### What you should do:
Look through the records and copy each line that has "Executable" in it.

[[ Material provided, beginning ]]

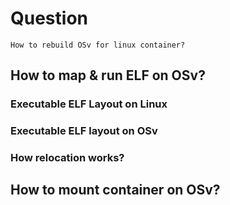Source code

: # Question

	How to rebuild OSv for linux container?

## How to map & run ELF on OSv?

### Executable ELF Layout on Linux


### Executable ELF layout on OSv


### How relocation works?

## How to mount container on OSv?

[[ Material provided, end ]]

### Task answer:
### Executable ELF Layout on Linux
### Executable ELF layout on OSv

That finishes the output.